Tutto comincia nella Plaza de Armas, il centro nevralgico della città. Un tempo era il Haucaypata, la piazza principale dell’impero Inca, dove l’inca (il sovrano) presiedeva le cerimonie e i guerrieri partivano per le conquiste. Oggi è circondata da cattedrali spagnole, come la Catedral del Cusco, costruita con le pietre saccheggiate dal tempio inca di Sacsayhuamán. Ma basta abbassare lo sguardo per vedere i resti delle antiche mura, ancora lì, a ricordare che questa terra era sacra molto prima dell’arrivo degli europei.

Poi c’è il Qorikancha, il Tempio del Sole, il luogo più sacro dell’impero. Un tempo le sue pareti erano ricoperte d’oro, e i raggi del sole si riflettevano sulle lamine preziose, illuminando la città. Oggi, sopra le sue rovine sorge il Convento di Santo Domingo, ma entrando si può ancora ammirare la pietra inca, tagliata con una precisione che sfida la tecnologia moderna. I cronisti spagnoli raccontavano che le mura erano così perfette che non si poteva infilarvi nemmeno una lama di coltello. E oggi, toccandole, si capisce perché.

Ma Cusco non è solo storia: è anche vita. Il Mercado de San Pedro è un’esplosione di colori e profumi, dove le cholas (le donne indigene con i loro cappelli a bombetta) vendono frutta tropicale, spezie e cuy (la cavia, piatto tradizionale). Qui si trova di tutto: dalle papas moradas (patate viola) ai tessuti fatti a mano, fino alle pietre di coca, usate da secoli per combattere il soroche (il mal di montagna). Assaggiare un choclo con queso (pannocchia con formaggio) mentre si osservano i volti indigeni è un modo per sentire il polso autentico della città.

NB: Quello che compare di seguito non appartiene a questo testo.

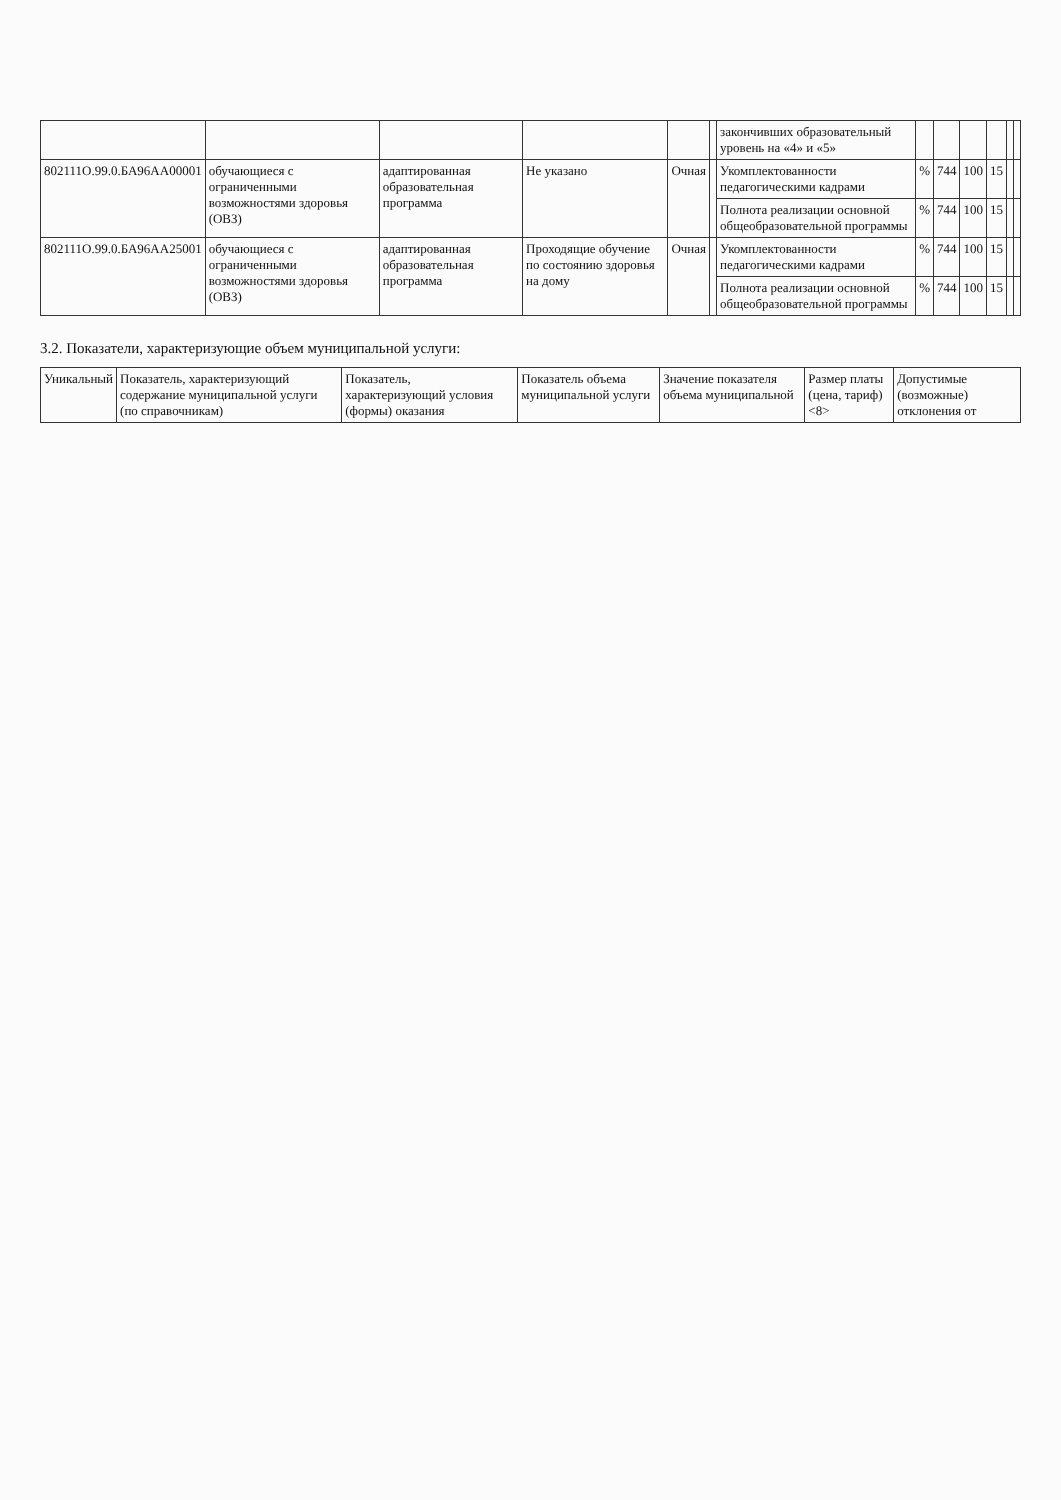| | | | | | | закончивших образовательный уровень на «4» и «5» | | | | | | |
| 802111О.99.0.БА96АА00001 | обучающиеся с ограниченными возможностями здоровья (ОВЗ) | адаптированная образовательная программа | Не указано | Очная | | Укомплектованности педагогическими кадрами | % | 744 | 100 | 15 | | |
| | | | | | | Полнота реализации основной общеобразовательной программы | % | 744 | 100 | 15 | | |
| 802111О.99.0.БА96АА25001 | обучающиеся с ограниченными возможностями здоровья (ОВЗ) | адаптированная образовательная программа | Проходящие обучение по состоянию здоровья на дому | Очная | | Укомплектованности педагогическими кадрами | % | 744 | 100 | 15 | | |
| | | | | | | Полнота реализации основной общеобразовательной программы | % | 744 | 100 | 15 | | |
3.2. Показатели, характеризующие объем муниципальной услуги:
| Уникальный | Показатель, характеризующий содержание муниципальной услуги (по справочникам) | Показатель, характеризующий условия (формы) оказания | Показатель объема муниципальной услуги | Значение показателя объема муниципальной | Размер платы (цена, тариф) <8> | Допустимые (возможные) отклонения от |
| --- | --- | --- | --- | --- | --- | --- |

E poi ci sono i dintorni, dove la magia inca è ancora più viva. A pochi chilometri dal centro, Sacsayhuamán domina la città con le sue mura ciclopiche, costruite con blocchi di pietra alti fino a 9 metri. Gli spagnoli pensavano che fosse una fortezza, ma in realtà era un tempio dedicato al dio sole, e ancora oggi, durante l’Inti Raymi (la festa del sole, a giugno), gli abitanti si riuniscono qui per celebrare le antiche tradizioni. Salire sulle sue terrazze al tramonto, quando il cielo si tingere di rosso e le montagne si stagliano all’orizzonte, è un’esperienza che toglie il fiato.

Ma Cusco è anche la porta per Machu Picchu. Prendere il treno per Aguas Calientes e poi salire sulla montagna sacra è un pellegrinaggio che ogni viaggiatore dovrebbe fare almeno una volta nella vita. Ma anche senza arrivare fino al famoso sito, Cusco offre tesori nascosti: Q’enqo, un tempio scavato nella roccia dove si facevano sacrifici; Tambomachay, la "fontana della giovinezza" inca; e Puka Pukara, una fortezza rossa che un tempo proteggeva la città. Ogni sito racconta una storia, e ogni storia è un tassello del grande mosaico inca.

La sera, Cusco si trasforma. I peñas (i locali tradizionali) si riempiono di musica andina, suonata con quenas (flauti) e charangos (piccoli strumenti a corda). Nei ristoranti come il Chicha di Gaston Acurio, si gustano piatti come il lomo saltado (manzo saltato con verdure) o la sopa de quinoa, mentre fuori, nelle strade, i venditori ambulanti offrono anticuchos (spiedini di cuore di manzo) e te de coca per scaldarsi.

Cusco è una città che non si visita, si vive. È il profumo dell’eucalipto che brucia nelle saunas tradizionali, il sorso di chicha morada (una bevanda a base di mais viola), il sorriso di un anziano quechua che ti racconta leggende inca. È un luogo dove il passato e il presente si intrecciano, dove ogni pietra ha una storia da raccontare, e dove, anche solo per un istante, si può sentire il battito del cuore dell’impero Inca.